Yurttaşlık Söyleminin Dönüşüm ve Metalaşması Sürecinde Vatandaşlığın Kazanılması
Özet
The fact that capitalist production relations have become determined, has created a fundamental break with the pre-capitalist social relations and led to the capitalist organization of the state and shaping of its functions in the context of the reproduction of capitalism. Citizenship emerged in this historical process, in which the capitalist mode of production dominated and the state was organized in the form of a capitalist state. The capitalist state power, which has been cleansed of its feudal elements, has been legitimized by being accepted as belonging to the citizens’ society. In this context, in order to maintain its legitimacy, the state has to ensure and reproduce social unity based on common belongings, values and discourses that hold the citizens together. However, the conditions of the capitalist mode of production acquire different contents in different periods, historical conditions and depending on the structure of social relations.

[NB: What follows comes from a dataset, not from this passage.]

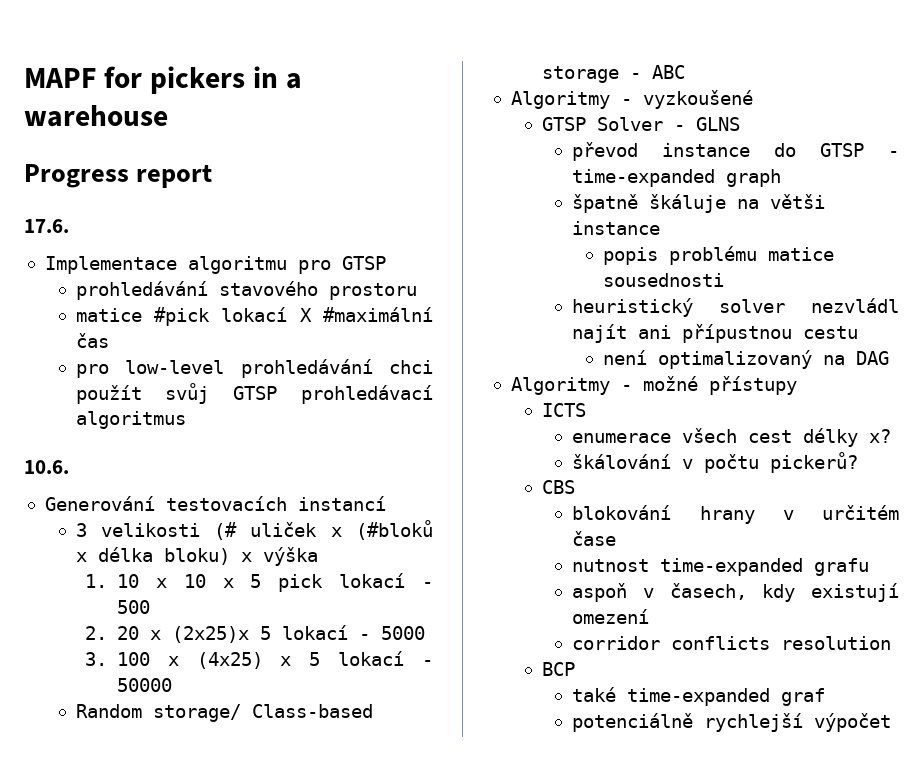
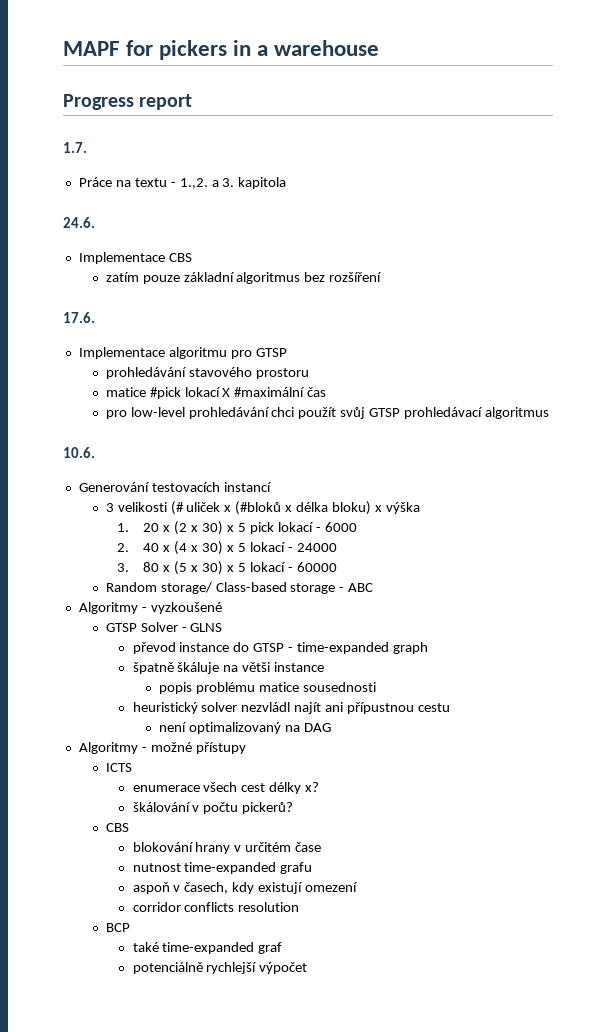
(213, 176) none -> [63,142,87,153] [78,177,287,189] [63,217,95,228] [78,252,192,264] [105,272,382,284] // 1.7. // Práce na textu - 1.,2. a 3. kapitola // 24.6. // Implementace CBS // zatím pouze základní algoritmus bez rozšíření
[116,574,206,588] 10 x 10 -> [143,521,224,535] 20 x (2 x 30)
[116,600,150,614] 500 -> [324,522,357,532] 6000
[116,625,425,643] [85,651,434,669] [116,678,172,692] 20 x (2x25)x 5 lokací - 5000 // 3. 100 x (4x25) x 5 lokací - 50000 -> [143,541,337,555] [116,561,337,575] 40 x (4 x 30) x 5 lokací - 24000 // 3. 80 x (5 x 30) x 5 lokací - 60000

The conceptual and institutional content of citizenship has also transformed due to the transformation of the regimes of accumulation. While citizenship was decribed with concepts of the non-market mediated social relations from the late 18th century to the 1970s, it has defined in the context of market-mediated relations since 1970s. The reflection of this transformation in legal orders is the regulation of investment based citizenship. This regulation emerged in 1970s, but has become widespread in Turkey and around the world in consequence of the 2008 crisis. The definition of citizenship in the context of market-mediated relations, in other words, its commodification, means that there is no social unity that can reproduce the capitalist mode of production, and leads to a extinction of the possibilities of ensuring the fundamental functions of the state. This may lead to a weakening of the legitimacy of the state and an inevitable crisis of the capitalist mode of production.